### What you should do
Tally every line in the entries below that holds "under", then give only the total.

### Material supplied
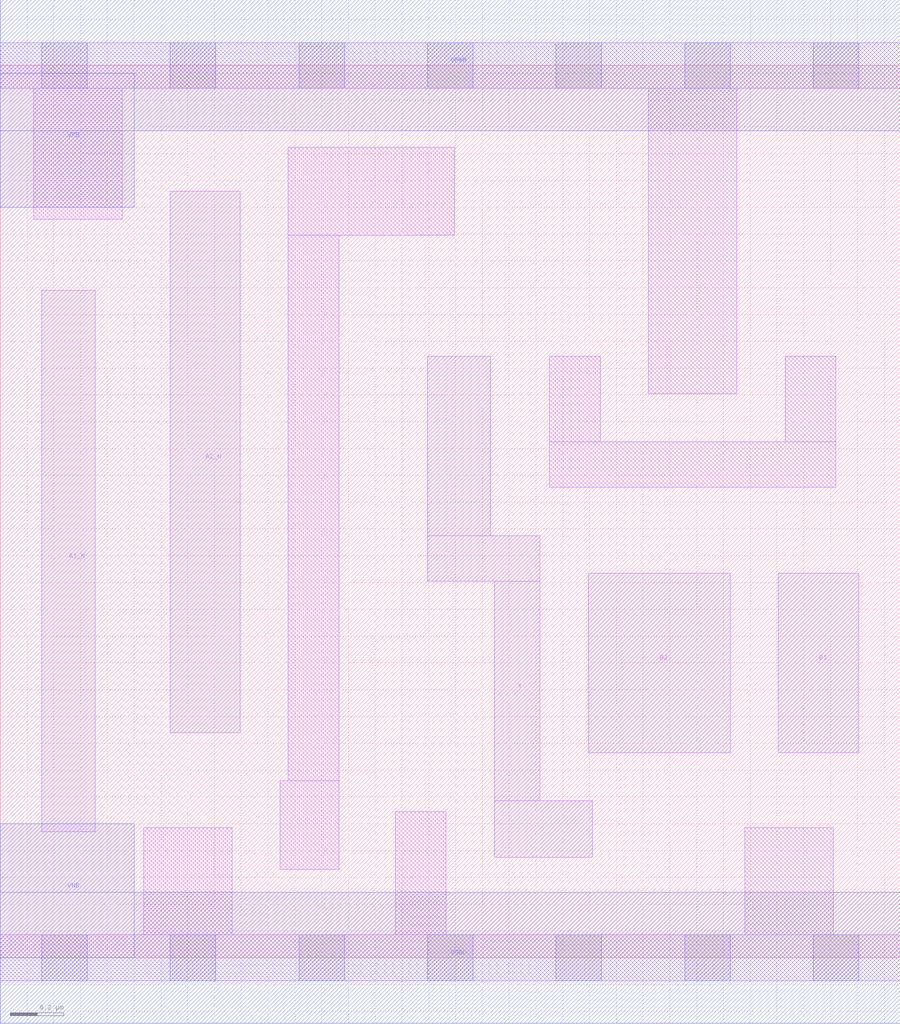
<source format=lef>
# Copyright 2020 The SkyWater PDK Authors
#
# Licensed under the Apache License, Version 2.0 (the "License");
# you may not use this file except in compliance with the License.
# You may obtain a copy of the License at
#
#     https://www.apache.org/licenses/LICENSE-2.0
#
# Unless required by applicable law or agreed to in writing, software
# distributed under the License is distributed on an "AS IS" BASIS,
# WITHOUT WARRANTIES OR CONDITIONS OF ANY KIND, either express or implied.
# See the License for the specific language governing permissions and
# limitations under the License.
#
# SPDX-License-Identifier: Apache-2.0

VERSION 5.5 ;
NAMESCASESENSITIVE ON ;
BUSBITCHARS "[]" ;
DIVIDERCHAR "/" ;
MACRO sky130_fd_sc_lp__a2bb2oi_m
  CLASS CORE ;
  SOURCE USER ;
  ORIGIN  0.000000  0.000000 ;
  SIZE  3.360000 BY  3.330000 ;
  SYMMETRY X Y R90 ;
  SITE unit ;
  PIN A1_N
    ANTENNAGATEAREA  0.126000 ;
    DIRECTION INPUT ;
    USE SIGNAL ;
    PORT
      LAYER li1 ;
        RECT 0.155000 0.470000 0.355000 2.490000 ;
    END
  END A1_N
  PIN A2_N
    ANTENNAGATEAREA  0.126000 ;
    DIRECTION INPUT ;
    USE SIGNAL ;
    PORT
      LAYER li1 ;
        RECT 0.635000 0.840000 0.895000 2.860000 ;
    END
  END A2_N
  PIN B1
    ANTENNAGATEAREA  0.126000 ;
    DIRECTION INPUT ;
    USE SIGNAL ;
    PORT
      LAYER li1 ;
        RECT 2.905000 0.765000 3.205000 1.435000 ;
    END
  END B1
  PIN B2
    ANTENNAGATEAREA  0.126000 ;
    DIRECTION INPUT ;
    USE SIGNAL ;
    PORT
      LAYER li1 ;
        RECT 2.195000 0.765000 2.725000 1.435000 ;
    END
  END B2
  PIN Y
    ANTENNADIFFAREA  0.228900 ;
    DIRECTION OUTPUT ;
    USE SIGNAL ;
    PORT
      LAYER li1 ;
        RECT 1.595000 1.405000 2.015000 1.575000 ;
        RECT 1.595000 1.575000 1.830000 2.245000 ;
        RECT 1.845000 0.375000 2.210000 0.585000 ;
        RECT 1.845000 0.585000 2.015000 1.405000 ;
    END
  END Y
  PIN VGND
    DIRECTION INOUT ;
    USE GROUND ;
    PORT
      LAYER met1 ;
        RECT 0.000000 -0.245000 3.360000 0.245000 ;
    END
  END VGND
  PIN VNB
    DIRECTION INOUT ;
    USE GROUND ;
    PORT
      LAYER met1 ;
        RECT 0.000000 0.000000 0.500000 0.500000 ;
    END
  END VNB
  PIN VPB
    DIRECTION INOUT ;
    USE POWER ;
    PORT
      LAYER met1 ;
        RECT 0.000000 2.800000 0.500000 3.300000 ;
    END
  END VPB
  PIN VPWR
    DIRECTION INOUT ;
    USE POWER ;
    PORT
      LAYER met1 ;
        RECT 0.000000 3.085000 3.360000 3.575000 ;
    END
  END VPWR
  OBS
    LAYER li1 ;
      RECT 0.000000 -0.085000 3.360000 0.085000 ;
      RECT 0.000000  3.245000 3.360000 3.415000 ;
      RECT 0.125000  2.755000 0.455000 3.245000 ;
      RECT 0.535000  0.085000 0.865000 0.485000 ;
      RECT 1.045000  0.330000 1.265000 0.660000 ;
      RECT 1.075000  0.660000 1.265000 2.695000 ;
      RECT 1.075000  2.695000 1.695000 3.025000 ;
      RECT 1.475000  0.085000 1.665000 0.545000 ;
      RECT 2.050000  1.755000 3.120000 1.925000 ;
      RECT 2.050000  1.925000 2.240000 2.245000 ;
      RECT 2.420000  2.105000 2.750000 3.245000 ;
      RECT 2.780000  0.085000 3.110000 0.485000 ;
      RECT 2.930000  1.925000 3.120000 2.245000 ;
    LAYER mcon ;
      RECT 0.155000 -0.085000 0.325000 0.085000 ;
      RECT 0.155000  3.245000 0.325000 3.415000 ;
      RECT 0.635000 -0.085000 0.805000 0.085000 ;
      RECT 0.635000  3.245000 0.805000 3.415000 ;
      RECT 1.115000 -0.085000 1.285000 0.085000 ;
      RECT 1.115000  3.245000 1.285000 3.415000 ;
      RECT 1.595000 -0.085000 1.765000 0.085000 ;
      RECT 1.595000  3.245000 1.765000 3.415000 ;
      RECT 2.075000 -0.085000 2.245000 0.085000 ;
      RECT 2.075000  3.245000 2.245000 3.415000 ;
      RECT 2.555000 -0.085000 2.725000 0.085000 ;
      RECT 2.555000  3.245000 2.725000 3.415000 ;
      RECT 3.035000 -0.085000 3.205000 0.085000 ;
      RECT 3.035000  3.245000 3.205000 3.415000 ;
  END
END sky130_fd_sc_lp__a2bb2oi_m
END LIBRARY

</source>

### Problem solution
3